Well, time to close the thread I think - purchased a new Alien X tonight and it feels great ! Funny thing is 08 Mamba 353fps, Alien x 330fps but both at 60lbs with a 300grn arrow and 1 inch shorter DL on the Alien and getting the same speed through the chronograph = 300fps ?????? Smoother draw, nice solid wall, shorter ATA, all DL adjustments on the cam, and cheaper by about $350.00 = I'm pretty happy ! Think it's going to be a sweet little huntin rig ! Still not happy about the 3 piece riser but I guess thats what warranty is for ! Hopefully I won't ever have to use it !!!
-Matt


----------



## MLabonte (Jan 19, 2009)

And YES my DL on the X is 25.5


----------



## CLASSICHUNTER (May 20, 2005)

can always come to my tournament and win the sidewinder by apa as a door prize aug 4th and 5th p and p archery perth...


----------



## araz2114 (Jan 13, 2003)

Are you saying you are getting 353 fps and 330 fps with 5 grains per lb at 25.5" draw length? Or is that the factory IBO specs? 






MLabonte said:


> Well, time to close the thread I think - purchased a new Alien X tonight and it feels great ! Funny thing is 08 Mamba 353fps, Alien x 330fps but both at 60lbs with a 300grn arrow and 1 inch shorter DL on the Alien and getting the same speed through the chronograph = 300fps ?????? Smoother draw, nice solid wall, shorter ATA, all DL adjustments on the cam, and cheaper by about $350.00 = I'm pretty happy ! Think it's going to be a sweet little huntin rig ! Still not happy about the 3 piece riser but I guess thats what warranty is for ! Hopefully I won't ever have to use it !!!
> -Matt


----------



## hoody123 (Aug 11, 2004)

Araz, those are the respective IBO's of the bows


----------



## MLabonte (Jan 19, 2009)

araz2114 said:


> Are you saying you are getting 353 fps and 330 fps with 5 grains per lb at 25.5" draw length? Or is that the factory IBO specs?

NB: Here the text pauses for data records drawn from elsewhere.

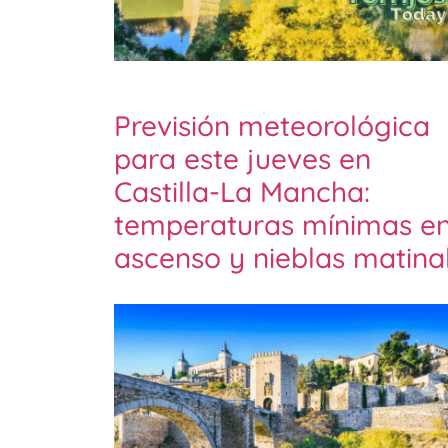
Previsión meteorológica
para este jueves en
Castilla-La Mancha:
temperaturas mínimas e
ascenso y nieblas matina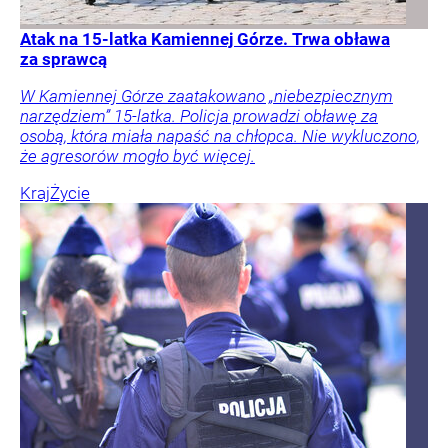
Atak na 15-latka Kamiennej Górze. Trwa obława
za sprawcą
W Kamiennej Górze zaatakowano „niebezpiecznym
narzędziem” 15-latka. Policja prowadzi obławę za
osobą, która miała napaść na chłopca. Nie wykluczono,
że agresorów mogło być więcej.
Kraj
Życie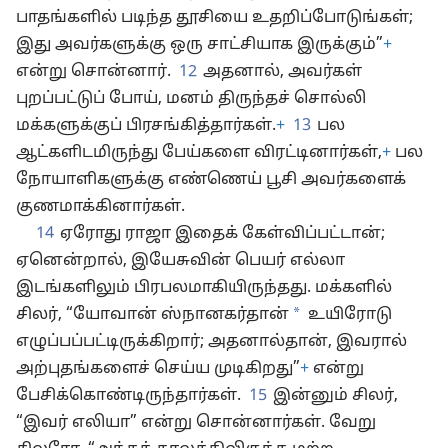
பாதங்களில் படிந்த தூசியை உதறிப்போடுங்கள்;
இது அவர்களுக்கு ஒரு சாட்சியாக இருக்கும்”
+
என்று சொன்னார்.
12
அதனால், அவர்கள்
புறப்பட்டுப் போய், மனம் திருந்தச் சொல்லி
மக்களுக்குப் பிரசங்கித்தார்கள்.
+
13
பல
ஆட்களிடமிருந்து பேய்களை விரட்டினார்கள்,
+
பல
நோயாளிகளுக்கு எண்ணெய் பூசி அவர்களைக்
குணமாக்கினார்கள்.
14
ஏரோது ராஜா இதைக் கேள்விப்பட்டான்;
ஏனென்றால், இயேசுவின் பெயர் எல்லா
இடங்களிலும் பிரபலமாகியிருந்தது. மக்களில்
*
சிலர், “யோவான் ஸ்நானகர்தான்
உயிரோடு
எழுப்பப்பட்டிருக்கிறார்; அதனால்தான், இவரால்
அற்புதங்களைச் செய்ய முடிகிறது”
+
என்று
பேசிக்கொண்டிருந்தார்கள்.
15
இன்னும் சிலர்,
“இவர் எலியா” என்று சொன்னார்கள். வேறு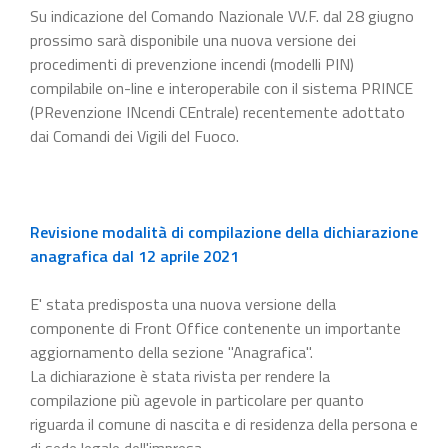
Su indicazione del Comando Nazionale VV.F. dal 28 giugno
prossimo sarà disponibile una nuova versione dei
procedimenti di prevenzione incendi (modelli PIN)
compilabile on-line e interoperabile con il sistema PRINCE
(PRevenzione INcendi CEntrale) recentemente adottato
dai Comandi dei Vigili del Fuoco.
Revisione modalità di compilazione della dichiarazione
anagrafica dal 12 aprile 2021
E' stata predisposta una nuova versione della
componente di Front Office contenente un importante
aggiornamento della sezione "Anagrafica".
La dichiarazione è stata rivista per rendere la
compilazione più agevole in particolare per quanto
riguarda il comune di nascita e di residenza della persona e
di sede legale dell'impresa.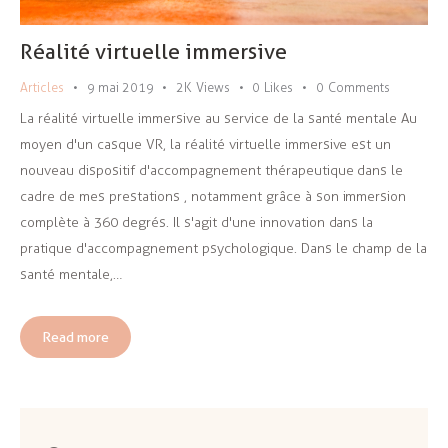
Réalité virtuelle immersive
Articles
9 mai 2019
2K
Views
0
Likes
0
Comments
La réalité virtuelle immersive au service de la santé mentale Au
moyen d'un casque VR, la réalité virtuelle immersive est un
nouveau dispositif d'accompagnement thérapeutique dans le
cadre de mes prestations , notamment grâce à son immersion
complète à 360 degrés. Il s'agit d'une innovation dans la
pratique d'accompagnement psychologique. Dans le champ de la
santé mentale,…
Read more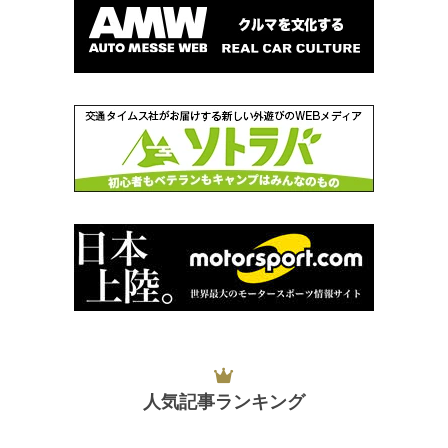
人気記事ランキング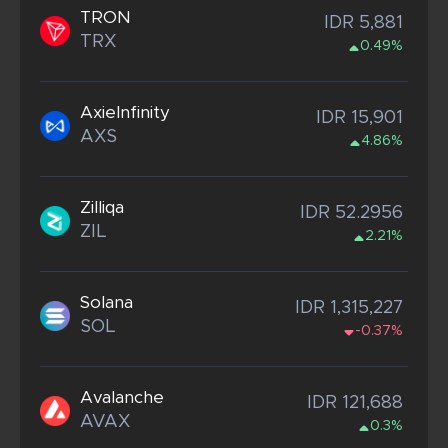
TRON
IDR 5,881
TRX
0.49%
AxieInfinity
IDR 15,901
AXS
4.86%
Zilliqa
IDR 52.2956
ZIL
2.21%
Solana
IDR 1,315,227
SOL
-0.37%
Avalanche
IDR 121,688
AVAX
0.3%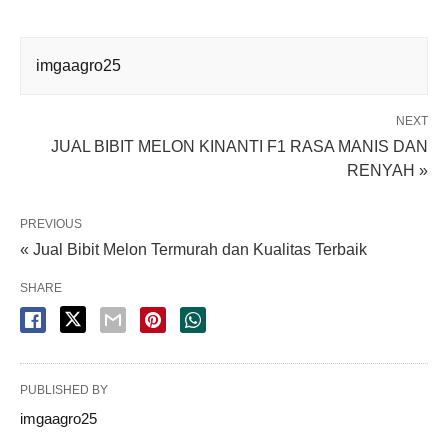
imgaagro25
NEXT
JUAL BIBIT MELON KINANTI F1 RASA MANIS DAN
RENYAH »
PREVIOUS
« Jual Bibit Melon Termurah dan Kualitas Terbaik
SHARE
PUBLISHED BY
imgaagro25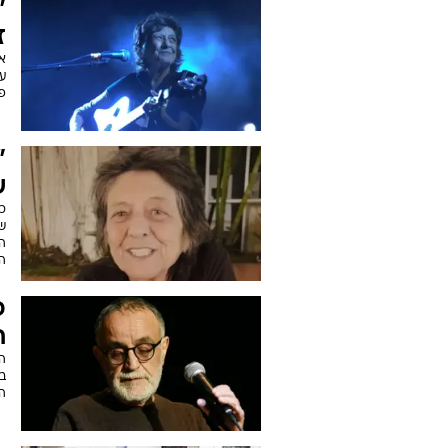
"
ז
א
פר
"
ש
כמ
ש
ה
הא
ח
ה
ב
הט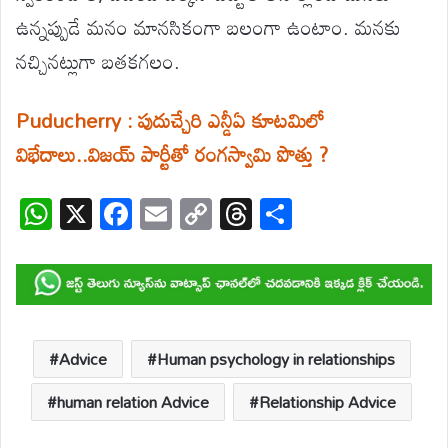
ఉన్నప్పుడే మనం మానసికంగా బలంగా ఉంటాం. మనకు
నచ్చినట్లుగా బతకగలం.
Puducherry : పుదుచ్చేరి ఎన్డీఏ కూటమిలో
విభేదాలు..విజయ్ పార్టీతో రంగస్వామి పొత్తు ?
W
X
F
E
C
T
S
h
ac
m
o
hr
h
at
e
ail
p
e
ar
s
b
y
a
e
A
o
Li
d
p
o
n
s
Advice
Human psychology in relationships
p
k
k
human relation Advice
Relationship Advice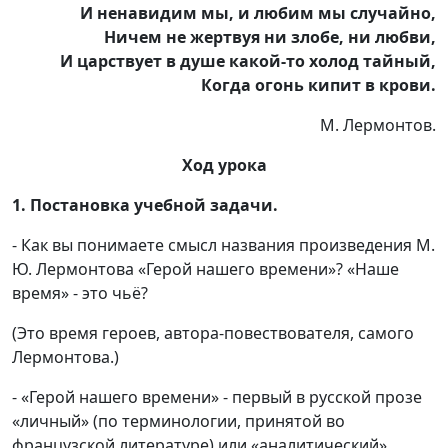
И ненавидим мы, и любим мы случайно,
Ничем не жертвуя ни злобе, ни любви,
И царствует в душе какой-то холод тайный,
Когда огонь кипит в крови.
М. Лермонтов.
Ход урока
1. Постановка учебной задачи.
- Как вы понимаете смысл названия произведения М.
Ю. Лермонтова «Герой нашего времени»? «Наше
время» - это чьё?
(Это время героев, автора-повествователя, самого
Лермонтова.)
- «Герой нашего времени» - первый в русской прозе
«личный» (по терминологии, принятой во
французской литературе) или «аналитический»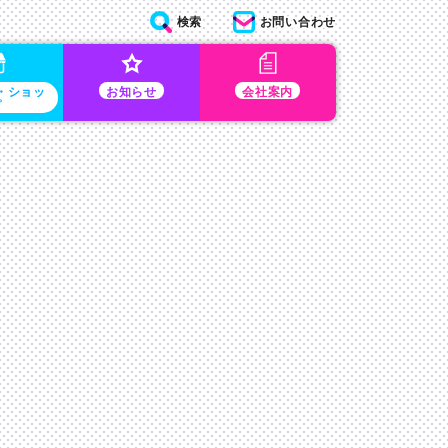
検索
お問い合わせ
・ショッ
お知らせ
会社案内
プ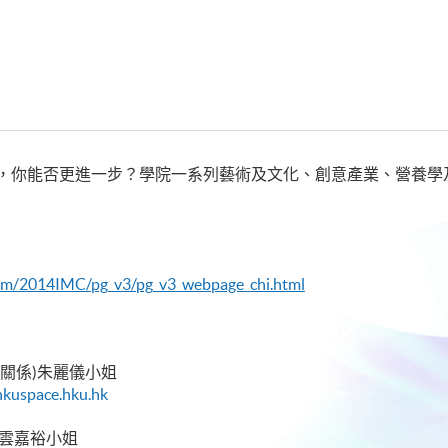
，你能否更進一步？學院一系列藝術及文化、創意產業、營養學
edm/2014IMC/pg_v3/pg_v3_webpage_chi.html
關係)朱麗儀小姐
hkuspace.hku.hk
 雲嘉裕小姐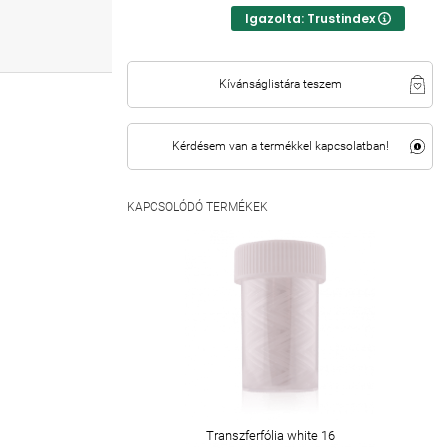
Igazolta: Trustindex
Kívánságlistára teszem
Kérdésem van a termékkel kapcsolatban!
KAPCSOLÓDÓ TERMÉKEK
Transzferfólia white 16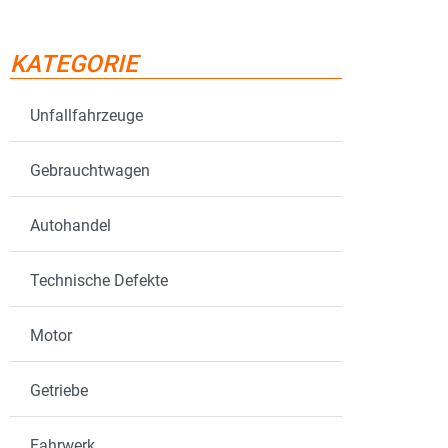
KATEGORIE
Unfallfahrzeuge
Gebrauchtwagen
Autohandel
Technische Defekte
Motor
Getriebe
Fahrwerk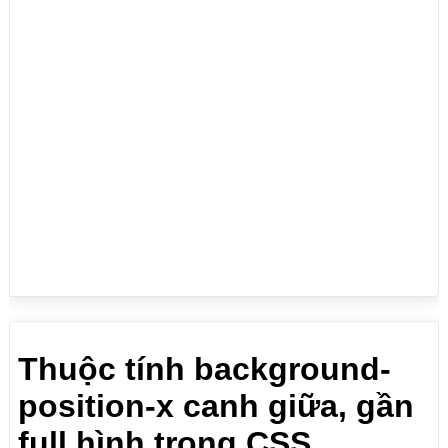
  height: 500px;

  background-repeat: no-repeat;

  background-size: cover; /* Thay đổi kích thước 
hình ảnh nền để bao phủ toàn bộ vùng chứa */

  position: relative;

}

.hero-text {

  text-align: center;

  position: absolute;

  top: 50%;

  left: 50%;

  transform: translate(-50%, -50%);

  color: white;

}

</style>

</head>

<body>

<h1>Thuộc tính background-position-x canh giữa, gần 
full hình trong CSS</h1>

<p>Căn giữa hình ảnh theo chiều ngang:</p>

<div class="hero-image" style="background-position-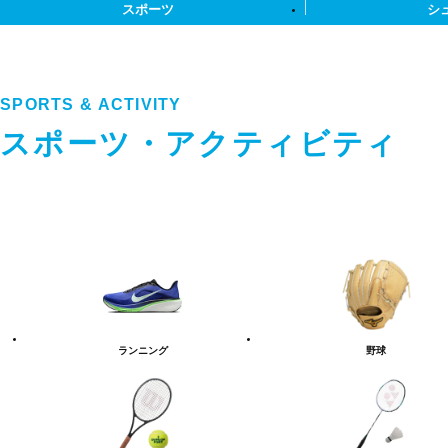
スポーツ
シ
SPORTS & ACTIVITY
スポーツ・アクティビティ
ス
ポ
ー
ツ・
ア
ク
テ
ランニング
野球
ィ
ビ
テ
ィ
カ
テ
ゴ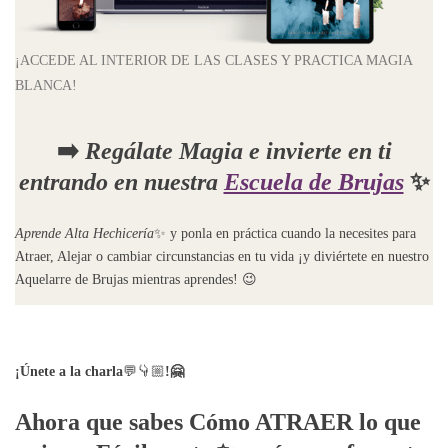
¡ACCEDE AL INTERIOR DE LAS CLASES Y PRACTICA MAGIA
BLANCA!
➡️
Regálate Magia e invierte en ti
entrando en nuestra
Escuela de Brujas
✨
Aprende Alta Hechicería
✨ y ponla en práctica cuando la necesites para
Atraer, Alejar o cambiar circunstancias en tu vida ¡y diviértete en nuestro
Aquelarre de Brujas mientras aprendes! 😉
¡Únete a la charla
💬👇🏼
!🤗
Ahora que sabes
Cómo ATRAER lo que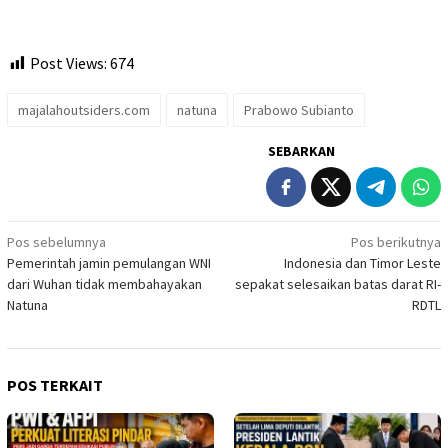
Post Views:
674
majalahoutsiders.com
natuna
Prabowo Subianto
SEBARKAN
Navigasi
Pos sebelumnya
Pos berikutnya
Pemerintah jamin pemulangan WNI
Indonesia dan Timor Leste
pos
dari Wuhan tidak membahayakan
sepakat selesaikan batas darat RI-
Natuna
RDTL
POS TERKAIT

 The APA advertised speed at regular AMO specs were 353fps - 400grn arrow,70lbs,29inch draw. The Alien X was between 330-340 fps, Well my apa was set @ 60lbs and 26.5 DL with a 300grn arrow and I was getting 300fps, now the X was set at 60lbs, 25.5DL with a 300grn arrow and same speed 300fps.
-Matt


----------